Se volessimo scovare le maggiori similitudini tra i governi italiani degli ultimi decenni, troveremmo che, per quanto concerne i rapimenti di italiani all’estero, il comune denominatore è stato il pagamento di un riscatto. Infatti da Prodi a Berlusconi fino al Conte bis abbiamo sempre sborsato soldi per riprenderci i nostri concittadini.
Anche questa volta, mi riferisco al fermo (o meglio rapimento) di 18 pescatori siciliani, da parte della pseudo guardia costiera di Bengasi, si finirà per pagare un riscatto.
Due settimane fa, due pescherecci salpati da Mazara del Vallo, sono stati abbordati da marinai della Cirenaica a 35 miglia a nord di Bengasi e mettendo, de facto, in stato di arresto gli equipaggi.
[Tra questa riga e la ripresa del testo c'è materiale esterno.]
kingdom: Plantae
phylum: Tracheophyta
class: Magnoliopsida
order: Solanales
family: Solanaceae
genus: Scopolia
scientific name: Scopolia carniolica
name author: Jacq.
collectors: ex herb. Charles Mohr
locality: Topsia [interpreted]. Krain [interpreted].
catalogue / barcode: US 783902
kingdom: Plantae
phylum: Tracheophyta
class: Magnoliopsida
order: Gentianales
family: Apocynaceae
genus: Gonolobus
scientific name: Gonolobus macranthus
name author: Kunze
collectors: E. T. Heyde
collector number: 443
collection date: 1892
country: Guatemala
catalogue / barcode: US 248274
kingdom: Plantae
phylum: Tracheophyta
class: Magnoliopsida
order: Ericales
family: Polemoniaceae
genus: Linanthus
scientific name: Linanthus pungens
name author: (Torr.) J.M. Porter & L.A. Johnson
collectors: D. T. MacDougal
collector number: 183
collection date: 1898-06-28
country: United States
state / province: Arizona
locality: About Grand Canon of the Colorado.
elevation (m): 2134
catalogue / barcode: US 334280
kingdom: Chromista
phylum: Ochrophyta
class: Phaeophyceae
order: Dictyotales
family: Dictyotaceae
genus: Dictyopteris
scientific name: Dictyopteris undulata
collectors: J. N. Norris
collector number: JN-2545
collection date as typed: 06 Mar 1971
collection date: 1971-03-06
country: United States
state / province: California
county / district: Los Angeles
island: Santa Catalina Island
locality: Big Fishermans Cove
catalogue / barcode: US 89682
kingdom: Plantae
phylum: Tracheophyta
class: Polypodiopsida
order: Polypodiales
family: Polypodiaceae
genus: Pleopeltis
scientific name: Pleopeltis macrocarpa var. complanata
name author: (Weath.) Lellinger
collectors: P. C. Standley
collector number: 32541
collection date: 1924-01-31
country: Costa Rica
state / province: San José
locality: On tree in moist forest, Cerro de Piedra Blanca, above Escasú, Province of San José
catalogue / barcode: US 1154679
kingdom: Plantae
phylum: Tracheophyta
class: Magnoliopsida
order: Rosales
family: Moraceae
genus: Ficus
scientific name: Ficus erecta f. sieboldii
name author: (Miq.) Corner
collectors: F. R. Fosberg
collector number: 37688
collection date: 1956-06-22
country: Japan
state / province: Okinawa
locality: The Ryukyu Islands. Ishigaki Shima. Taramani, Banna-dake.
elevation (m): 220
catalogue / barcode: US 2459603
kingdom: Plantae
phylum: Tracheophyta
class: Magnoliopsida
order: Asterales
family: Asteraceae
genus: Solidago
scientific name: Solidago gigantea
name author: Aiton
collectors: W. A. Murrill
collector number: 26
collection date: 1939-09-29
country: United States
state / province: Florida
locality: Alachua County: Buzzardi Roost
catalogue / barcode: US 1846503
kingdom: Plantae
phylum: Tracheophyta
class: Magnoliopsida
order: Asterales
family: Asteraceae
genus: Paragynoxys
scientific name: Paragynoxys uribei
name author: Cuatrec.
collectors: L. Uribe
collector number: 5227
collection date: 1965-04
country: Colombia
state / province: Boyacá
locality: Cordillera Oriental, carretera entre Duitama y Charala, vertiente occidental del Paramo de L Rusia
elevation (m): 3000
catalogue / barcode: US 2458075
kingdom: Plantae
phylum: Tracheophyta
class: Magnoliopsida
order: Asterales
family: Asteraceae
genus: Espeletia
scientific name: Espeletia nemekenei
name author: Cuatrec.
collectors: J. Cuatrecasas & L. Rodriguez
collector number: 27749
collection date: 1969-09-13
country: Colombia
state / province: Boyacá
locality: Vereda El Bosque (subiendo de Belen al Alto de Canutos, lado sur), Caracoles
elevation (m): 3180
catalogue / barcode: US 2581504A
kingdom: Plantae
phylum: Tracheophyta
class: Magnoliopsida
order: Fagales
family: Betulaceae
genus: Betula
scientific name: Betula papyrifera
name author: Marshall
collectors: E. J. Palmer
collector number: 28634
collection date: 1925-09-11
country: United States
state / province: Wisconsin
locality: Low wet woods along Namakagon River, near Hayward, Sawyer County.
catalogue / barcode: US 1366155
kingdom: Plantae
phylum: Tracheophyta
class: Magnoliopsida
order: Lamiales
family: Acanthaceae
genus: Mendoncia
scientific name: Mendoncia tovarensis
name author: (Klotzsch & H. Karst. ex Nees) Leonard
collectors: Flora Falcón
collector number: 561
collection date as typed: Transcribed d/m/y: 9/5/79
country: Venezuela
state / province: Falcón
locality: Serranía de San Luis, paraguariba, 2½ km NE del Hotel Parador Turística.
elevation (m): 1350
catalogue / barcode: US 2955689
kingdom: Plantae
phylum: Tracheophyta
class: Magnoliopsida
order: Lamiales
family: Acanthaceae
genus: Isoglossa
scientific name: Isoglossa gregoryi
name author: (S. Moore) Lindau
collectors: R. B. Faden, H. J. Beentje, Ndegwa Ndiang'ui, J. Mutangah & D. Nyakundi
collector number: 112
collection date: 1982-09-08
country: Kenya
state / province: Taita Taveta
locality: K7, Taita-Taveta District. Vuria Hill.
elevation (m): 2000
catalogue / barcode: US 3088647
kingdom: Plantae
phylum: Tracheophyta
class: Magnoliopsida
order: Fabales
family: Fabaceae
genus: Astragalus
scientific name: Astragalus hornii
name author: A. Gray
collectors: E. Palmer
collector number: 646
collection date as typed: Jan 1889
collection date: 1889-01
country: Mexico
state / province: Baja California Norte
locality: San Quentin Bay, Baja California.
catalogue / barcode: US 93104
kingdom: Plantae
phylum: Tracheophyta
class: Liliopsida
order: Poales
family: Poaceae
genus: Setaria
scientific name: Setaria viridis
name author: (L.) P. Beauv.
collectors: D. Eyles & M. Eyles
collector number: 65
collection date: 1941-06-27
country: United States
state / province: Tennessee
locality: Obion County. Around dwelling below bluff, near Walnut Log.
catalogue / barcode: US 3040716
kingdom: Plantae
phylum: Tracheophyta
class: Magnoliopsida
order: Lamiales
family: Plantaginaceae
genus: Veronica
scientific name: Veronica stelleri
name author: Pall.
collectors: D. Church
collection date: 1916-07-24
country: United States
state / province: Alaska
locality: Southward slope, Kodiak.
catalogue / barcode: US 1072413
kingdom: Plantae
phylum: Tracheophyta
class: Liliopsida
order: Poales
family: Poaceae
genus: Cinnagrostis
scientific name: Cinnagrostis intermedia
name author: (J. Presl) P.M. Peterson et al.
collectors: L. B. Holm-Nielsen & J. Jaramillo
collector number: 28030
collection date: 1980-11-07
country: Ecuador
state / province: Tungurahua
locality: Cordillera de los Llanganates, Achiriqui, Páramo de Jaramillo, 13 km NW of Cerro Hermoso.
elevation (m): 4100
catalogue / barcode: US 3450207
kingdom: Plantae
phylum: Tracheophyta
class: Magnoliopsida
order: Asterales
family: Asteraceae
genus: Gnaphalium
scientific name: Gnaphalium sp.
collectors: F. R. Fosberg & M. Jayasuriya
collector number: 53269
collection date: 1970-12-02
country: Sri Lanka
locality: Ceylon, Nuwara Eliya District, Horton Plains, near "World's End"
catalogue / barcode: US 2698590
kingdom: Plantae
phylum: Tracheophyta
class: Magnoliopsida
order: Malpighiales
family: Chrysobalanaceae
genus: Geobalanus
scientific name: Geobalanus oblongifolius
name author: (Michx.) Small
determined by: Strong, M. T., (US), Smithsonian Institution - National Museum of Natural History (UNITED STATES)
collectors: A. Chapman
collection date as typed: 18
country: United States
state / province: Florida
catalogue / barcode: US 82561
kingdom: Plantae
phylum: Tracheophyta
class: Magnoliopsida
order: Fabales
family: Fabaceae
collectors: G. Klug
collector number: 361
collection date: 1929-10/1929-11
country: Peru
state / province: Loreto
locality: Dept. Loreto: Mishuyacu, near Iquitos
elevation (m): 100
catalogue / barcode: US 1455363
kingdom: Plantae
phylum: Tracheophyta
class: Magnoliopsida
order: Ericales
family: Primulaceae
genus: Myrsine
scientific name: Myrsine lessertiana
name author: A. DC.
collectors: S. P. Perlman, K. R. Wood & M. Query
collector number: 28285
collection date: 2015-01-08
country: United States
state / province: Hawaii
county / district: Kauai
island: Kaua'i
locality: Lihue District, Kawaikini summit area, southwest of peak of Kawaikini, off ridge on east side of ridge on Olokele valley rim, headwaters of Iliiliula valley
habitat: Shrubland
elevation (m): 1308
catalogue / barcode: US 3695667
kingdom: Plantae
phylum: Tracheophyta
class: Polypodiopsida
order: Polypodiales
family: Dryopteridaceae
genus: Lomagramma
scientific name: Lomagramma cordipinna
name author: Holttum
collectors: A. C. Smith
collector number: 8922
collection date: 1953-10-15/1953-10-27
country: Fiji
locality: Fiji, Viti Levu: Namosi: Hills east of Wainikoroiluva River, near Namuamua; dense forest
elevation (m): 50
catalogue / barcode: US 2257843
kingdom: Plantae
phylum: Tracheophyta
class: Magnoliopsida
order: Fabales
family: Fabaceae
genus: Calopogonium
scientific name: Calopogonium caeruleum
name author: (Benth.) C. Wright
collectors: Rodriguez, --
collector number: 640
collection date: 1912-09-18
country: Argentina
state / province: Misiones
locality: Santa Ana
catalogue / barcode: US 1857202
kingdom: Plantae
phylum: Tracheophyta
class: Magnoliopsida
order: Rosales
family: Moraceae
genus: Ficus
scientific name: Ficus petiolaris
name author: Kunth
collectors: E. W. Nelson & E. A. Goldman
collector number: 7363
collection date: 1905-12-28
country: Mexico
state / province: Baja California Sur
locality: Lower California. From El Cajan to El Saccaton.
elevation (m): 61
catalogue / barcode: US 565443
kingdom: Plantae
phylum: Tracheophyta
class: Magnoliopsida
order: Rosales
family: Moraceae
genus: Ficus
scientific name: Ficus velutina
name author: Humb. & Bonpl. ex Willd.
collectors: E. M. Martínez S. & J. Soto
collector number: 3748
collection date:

Inizialmente sembrava trattarsi della solita provocazione, che si sarebbe felicemente risolta dopo poche ore. Tuttavia, successivamente, gli uomini vicini al generale Haftar hanno cominciato a ventilare l’ipotesi di uno scambio con scafisti condannati per fatti risalenti al 2015 e detenuti nelle carceri italiane.
Secondo l’uomo forte della Cirenaica si tratta di una detenzione ingiusta in quanto in realtà, i quattro scafisti condannati a trent’anni di reclusione dalla Cassazione, sarebbero dei semplici calciatori in cerca di un contratto da parte di una società di calcio italiana.
I due pescherecci sono stati catturati in quanto, secondo la autorità non riconosciute di Bengasi, compivano azioni di pesca illegale all’interno delle acque territoriali libiche. Dal 2005 l’allora regime di Gheddafi aveva rivendicato unilateralmente l’estensione delle acque territoriali a 74 miglia dalla costa.
Appare evidente che l’affronto di Haftar sia di natura politica, vuole probabilmente mostrare ai suoi che è ancora un personaggio importante nello scenario libico, in grado di far valere le proprie ragioni anche nei confronti di un paese straniero.
Il punto è che il governo italiano non vede altra alternativa che non sia quella di trattare con Haftar, nonostante il palese atto di pirateria, escludendo a priori qualsiasi altra opzione, come per esempio l’uso della forza militare.